EXERCISE GOAL: Below are the records. State how many of their lines contain "inputs", with nothing else.

START LISTED ENTRIES

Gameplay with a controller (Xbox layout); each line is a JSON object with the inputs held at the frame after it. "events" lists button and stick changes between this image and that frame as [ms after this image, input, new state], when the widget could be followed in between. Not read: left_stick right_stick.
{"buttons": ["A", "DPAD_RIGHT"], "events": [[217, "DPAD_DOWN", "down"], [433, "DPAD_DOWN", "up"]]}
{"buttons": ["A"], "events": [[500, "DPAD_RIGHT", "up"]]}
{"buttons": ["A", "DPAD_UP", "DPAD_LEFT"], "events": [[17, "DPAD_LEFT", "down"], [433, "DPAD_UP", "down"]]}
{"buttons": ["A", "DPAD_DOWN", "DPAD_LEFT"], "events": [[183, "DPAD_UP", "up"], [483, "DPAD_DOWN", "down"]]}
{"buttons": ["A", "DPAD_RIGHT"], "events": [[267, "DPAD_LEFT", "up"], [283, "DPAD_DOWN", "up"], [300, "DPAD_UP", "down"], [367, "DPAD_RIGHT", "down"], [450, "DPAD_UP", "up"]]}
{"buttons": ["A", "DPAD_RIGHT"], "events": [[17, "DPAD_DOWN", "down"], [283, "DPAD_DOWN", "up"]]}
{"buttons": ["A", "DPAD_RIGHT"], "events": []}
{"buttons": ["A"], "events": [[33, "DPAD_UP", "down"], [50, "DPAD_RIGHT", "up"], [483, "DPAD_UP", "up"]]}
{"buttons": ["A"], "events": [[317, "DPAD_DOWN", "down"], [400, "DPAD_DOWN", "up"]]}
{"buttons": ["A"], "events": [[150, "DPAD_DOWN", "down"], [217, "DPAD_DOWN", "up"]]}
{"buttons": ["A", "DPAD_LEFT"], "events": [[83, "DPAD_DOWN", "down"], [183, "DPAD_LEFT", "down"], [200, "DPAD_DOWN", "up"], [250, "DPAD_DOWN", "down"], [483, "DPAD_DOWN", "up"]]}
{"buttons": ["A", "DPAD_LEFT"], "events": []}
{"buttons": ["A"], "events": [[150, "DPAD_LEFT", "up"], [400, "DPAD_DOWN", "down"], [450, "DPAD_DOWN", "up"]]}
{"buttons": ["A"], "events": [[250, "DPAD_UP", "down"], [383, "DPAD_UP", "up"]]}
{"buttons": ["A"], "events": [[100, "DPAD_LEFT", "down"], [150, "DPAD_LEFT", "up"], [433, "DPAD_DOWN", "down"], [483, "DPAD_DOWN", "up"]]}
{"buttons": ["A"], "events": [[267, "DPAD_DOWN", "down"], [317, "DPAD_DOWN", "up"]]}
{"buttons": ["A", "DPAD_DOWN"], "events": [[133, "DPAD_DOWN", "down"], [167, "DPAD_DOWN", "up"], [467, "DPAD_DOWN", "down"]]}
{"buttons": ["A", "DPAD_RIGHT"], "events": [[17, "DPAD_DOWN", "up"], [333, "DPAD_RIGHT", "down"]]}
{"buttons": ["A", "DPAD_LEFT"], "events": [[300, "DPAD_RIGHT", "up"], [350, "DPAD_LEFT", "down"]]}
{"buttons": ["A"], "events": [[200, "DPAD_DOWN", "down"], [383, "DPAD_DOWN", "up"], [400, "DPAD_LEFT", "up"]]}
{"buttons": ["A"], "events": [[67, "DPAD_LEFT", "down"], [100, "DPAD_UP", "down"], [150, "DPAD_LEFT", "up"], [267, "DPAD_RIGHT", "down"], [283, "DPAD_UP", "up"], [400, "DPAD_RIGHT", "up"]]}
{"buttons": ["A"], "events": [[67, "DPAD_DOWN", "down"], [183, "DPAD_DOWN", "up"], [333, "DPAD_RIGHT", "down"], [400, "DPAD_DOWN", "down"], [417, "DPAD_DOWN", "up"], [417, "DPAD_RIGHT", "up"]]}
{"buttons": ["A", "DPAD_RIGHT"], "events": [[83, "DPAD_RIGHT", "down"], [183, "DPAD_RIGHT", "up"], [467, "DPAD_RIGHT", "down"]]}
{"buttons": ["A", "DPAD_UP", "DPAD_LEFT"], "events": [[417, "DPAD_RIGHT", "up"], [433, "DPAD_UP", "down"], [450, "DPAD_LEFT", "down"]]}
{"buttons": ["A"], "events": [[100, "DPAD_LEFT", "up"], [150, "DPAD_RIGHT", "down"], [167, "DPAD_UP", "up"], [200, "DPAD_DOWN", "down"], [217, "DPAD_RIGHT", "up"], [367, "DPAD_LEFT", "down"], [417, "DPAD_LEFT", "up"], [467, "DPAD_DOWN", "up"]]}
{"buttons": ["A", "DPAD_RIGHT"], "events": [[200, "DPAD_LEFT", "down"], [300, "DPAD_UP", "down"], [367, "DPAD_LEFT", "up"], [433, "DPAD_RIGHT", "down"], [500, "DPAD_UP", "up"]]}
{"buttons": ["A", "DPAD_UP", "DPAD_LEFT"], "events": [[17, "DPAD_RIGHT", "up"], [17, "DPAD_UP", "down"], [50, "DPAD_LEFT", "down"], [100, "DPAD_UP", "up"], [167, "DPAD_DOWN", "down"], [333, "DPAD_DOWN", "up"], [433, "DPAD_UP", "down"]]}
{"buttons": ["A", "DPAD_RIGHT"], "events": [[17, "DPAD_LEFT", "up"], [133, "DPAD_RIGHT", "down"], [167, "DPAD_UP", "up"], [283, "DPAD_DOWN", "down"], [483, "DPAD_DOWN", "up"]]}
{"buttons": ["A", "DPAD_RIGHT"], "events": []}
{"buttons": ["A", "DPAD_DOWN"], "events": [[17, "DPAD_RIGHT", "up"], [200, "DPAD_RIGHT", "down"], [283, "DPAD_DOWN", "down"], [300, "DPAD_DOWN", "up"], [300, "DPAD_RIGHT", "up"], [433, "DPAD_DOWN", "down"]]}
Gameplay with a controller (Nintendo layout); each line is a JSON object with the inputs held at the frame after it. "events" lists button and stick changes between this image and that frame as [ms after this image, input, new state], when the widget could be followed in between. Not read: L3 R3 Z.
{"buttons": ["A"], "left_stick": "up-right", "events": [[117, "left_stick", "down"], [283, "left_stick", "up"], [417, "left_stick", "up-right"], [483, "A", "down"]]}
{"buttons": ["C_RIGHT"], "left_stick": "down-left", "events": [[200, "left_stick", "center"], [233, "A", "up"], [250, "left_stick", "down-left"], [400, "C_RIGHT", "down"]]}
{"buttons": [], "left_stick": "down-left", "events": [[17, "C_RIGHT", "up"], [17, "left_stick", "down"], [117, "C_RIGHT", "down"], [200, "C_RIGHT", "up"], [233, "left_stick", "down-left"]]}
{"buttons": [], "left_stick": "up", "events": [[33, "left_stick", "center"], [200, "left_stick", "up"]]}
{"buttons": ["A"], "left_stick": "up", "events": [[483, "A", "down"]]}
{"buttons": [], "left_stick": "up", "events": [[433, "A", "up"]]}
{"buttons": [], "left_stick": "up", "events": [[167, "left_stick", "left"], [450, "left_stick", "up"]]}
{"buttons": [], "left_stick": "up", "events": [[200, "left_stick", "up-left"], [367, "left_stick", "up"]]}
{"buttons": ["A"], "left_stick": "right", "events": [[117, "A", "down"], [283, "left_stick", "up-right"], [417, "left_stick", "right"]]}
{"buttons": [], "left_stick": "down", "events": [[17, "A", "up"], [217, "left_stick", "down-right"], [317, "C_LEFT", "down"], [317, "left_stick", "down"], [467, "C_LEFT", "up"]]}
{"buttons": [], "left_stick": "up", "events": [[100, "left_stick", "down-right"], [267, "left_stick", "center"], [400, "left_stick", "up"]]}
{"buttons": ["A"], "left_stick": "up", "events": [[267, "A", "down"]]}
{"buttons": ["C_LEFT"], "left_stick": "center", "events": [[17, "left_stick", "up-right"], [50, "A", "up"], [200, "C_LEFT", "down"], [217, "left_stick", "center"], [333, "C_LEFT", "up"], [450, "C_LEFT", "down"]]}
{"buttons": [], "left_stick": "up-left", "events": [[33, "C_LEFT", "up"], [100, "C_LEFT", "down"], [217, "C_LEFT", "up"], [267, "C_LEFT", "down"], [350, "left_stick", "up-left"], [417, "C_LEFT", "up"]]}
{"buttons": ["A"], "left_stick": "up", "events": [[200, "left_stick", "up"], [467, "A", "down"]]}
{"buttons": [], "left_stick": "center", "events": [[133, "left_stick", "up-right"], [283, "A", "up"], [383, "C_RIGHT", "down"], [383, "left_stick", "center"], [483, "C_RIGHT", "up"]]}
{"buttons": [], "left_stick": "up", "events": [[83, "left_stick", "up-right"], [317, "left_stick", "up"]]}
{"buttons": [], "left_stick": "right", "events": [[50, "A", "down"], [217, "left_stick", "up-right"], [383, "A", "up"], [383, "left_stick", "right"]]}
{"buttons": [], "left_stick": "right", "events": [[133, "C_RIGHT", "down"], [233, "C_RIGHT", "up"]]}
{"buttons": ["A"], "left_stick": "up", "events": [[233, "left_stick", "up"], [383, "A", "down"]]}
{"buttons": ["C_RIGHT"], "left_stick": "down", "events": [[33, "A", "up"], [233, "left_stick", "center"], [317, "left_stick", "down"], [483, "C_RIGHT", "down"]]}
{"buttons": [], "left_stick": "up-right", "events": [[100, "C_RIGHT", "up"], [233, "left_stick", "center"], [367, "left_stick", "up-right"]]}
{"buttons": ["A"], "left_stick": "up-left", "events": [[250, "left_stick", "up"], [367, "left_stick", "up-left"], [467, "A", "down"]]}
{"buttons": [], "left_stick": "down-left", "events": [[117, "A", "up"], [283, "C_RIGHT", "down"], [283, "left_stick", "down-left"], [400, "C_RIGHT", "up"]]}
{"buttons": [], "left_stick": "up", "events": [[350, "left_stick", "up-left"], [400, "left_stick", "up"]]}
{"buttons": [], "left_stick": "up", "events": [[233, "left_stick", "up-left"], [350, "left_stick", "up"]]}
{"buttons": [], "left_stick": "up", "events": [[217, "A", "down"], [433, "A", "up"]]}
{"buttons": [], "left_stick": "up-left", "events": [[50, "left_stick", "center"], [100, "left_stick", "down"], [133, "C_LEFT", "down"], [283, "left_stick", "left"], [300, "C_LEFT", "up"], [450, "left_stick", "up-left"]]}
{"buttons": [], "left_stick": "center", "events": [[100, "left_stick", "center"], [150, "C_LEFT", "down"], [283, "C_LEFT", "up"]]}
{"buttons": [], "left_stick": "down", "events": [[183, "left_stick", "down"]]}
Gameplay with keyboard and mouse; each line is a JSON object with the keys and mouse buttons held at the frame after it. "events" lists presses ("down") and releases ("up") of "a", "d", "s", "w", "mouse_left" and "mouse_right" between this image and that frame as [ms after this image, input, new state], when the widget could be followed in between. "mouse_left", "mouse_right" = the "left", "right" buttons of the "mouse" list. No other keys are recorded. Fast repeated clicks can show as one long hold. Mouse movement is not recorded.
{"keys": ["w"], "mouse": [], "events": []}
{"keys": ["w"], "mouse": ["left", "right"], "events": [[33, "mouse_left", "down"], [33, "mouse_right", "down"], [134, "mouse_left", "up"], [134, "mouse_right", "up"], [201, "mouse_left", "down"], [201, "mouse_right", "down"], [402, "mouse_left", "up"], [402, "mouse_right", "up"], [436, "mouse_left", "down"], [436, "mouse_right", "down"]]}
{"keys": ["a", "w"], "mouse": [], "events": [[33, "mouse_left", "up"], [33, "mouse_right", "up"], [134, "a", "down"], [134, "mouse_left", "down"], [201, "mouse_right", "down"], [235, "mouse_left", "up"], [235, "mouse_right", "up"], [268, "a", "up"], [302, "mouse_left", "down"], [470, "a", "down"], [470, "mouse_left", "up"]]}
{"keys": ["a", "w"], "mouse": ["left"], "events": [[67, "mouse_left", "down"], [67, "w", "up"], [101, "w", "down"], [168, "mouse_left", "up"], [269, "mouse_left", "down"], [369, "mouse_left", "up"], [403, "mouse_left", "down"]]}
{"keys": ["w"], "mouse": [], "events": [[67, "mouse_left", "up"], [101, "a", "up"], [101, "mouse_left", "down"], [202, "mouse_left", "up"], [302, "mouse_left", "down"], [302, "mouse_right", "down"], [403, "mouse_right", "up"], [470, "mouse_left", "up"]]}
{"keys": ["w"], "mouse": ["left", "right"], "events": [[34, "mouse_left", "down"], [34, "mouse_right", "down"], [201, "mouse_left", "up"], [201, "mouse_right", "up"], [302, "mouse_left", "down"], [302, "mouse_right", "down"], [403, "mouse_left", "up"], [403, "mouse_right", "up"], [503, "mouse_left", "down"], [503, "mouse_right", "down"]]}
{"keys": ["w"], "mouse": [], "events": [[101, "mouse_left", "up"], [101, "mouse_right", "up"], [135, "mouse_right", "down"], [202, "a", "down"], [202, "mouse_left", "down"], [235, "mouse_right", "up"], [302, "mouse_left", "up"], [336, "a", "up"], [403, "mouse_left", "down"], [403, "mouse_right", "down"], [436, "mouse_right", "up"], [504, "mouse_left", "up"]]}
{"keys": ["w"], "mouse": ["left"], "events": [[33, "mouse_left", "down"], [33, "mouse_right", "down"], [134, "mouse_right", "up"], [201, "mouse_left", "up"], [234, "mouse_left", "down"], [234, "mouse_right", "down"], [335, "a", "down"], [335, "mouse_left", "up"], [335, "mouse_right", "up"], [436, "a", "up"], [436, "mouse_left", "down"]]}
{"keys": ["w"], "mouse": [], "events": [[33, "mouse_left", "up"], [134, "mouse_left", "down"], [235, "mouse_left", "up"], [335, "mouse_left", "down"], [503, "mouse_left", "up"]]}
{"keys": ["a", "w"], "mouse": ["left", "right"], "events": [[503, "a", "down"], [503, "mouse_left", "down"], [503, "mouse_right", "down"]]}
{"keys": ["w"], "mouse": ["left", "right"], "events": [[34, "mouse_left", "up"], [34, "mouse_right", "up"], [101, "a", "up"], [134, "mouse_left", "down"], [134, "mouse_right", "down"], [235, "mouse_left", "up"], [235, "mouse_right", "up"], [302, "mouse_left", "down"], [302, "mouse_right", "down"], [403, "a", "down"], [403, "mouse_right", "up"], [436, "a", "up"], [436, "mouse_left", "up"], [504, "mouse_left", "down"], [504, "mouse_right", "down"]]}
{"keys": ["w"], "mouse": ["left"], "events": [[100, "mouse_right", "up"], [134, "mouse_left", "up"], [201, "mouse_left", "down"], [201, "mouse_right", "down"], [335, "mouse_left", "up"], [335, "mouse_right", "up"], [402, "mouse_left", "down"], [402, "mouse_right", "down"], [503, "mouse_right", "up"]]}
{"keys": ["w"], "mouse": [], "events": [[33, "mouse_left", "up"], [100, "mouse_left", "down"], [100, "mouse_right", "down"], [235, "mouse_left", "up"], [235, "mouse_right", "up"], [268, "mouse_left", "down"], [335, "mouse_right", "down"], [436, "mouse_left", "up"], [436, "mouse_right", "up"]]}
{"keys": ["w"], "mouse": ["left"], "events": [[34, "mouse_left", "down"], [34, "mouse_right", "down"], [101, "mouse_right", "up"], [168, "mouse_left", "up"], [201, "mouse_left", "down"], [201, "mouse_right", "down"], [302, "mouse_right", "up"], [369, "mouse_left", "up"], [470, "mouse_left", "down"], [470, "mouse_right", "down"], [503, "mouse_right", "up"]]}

END LISTED ENTRIES

EXPECTED OUTPUT: 2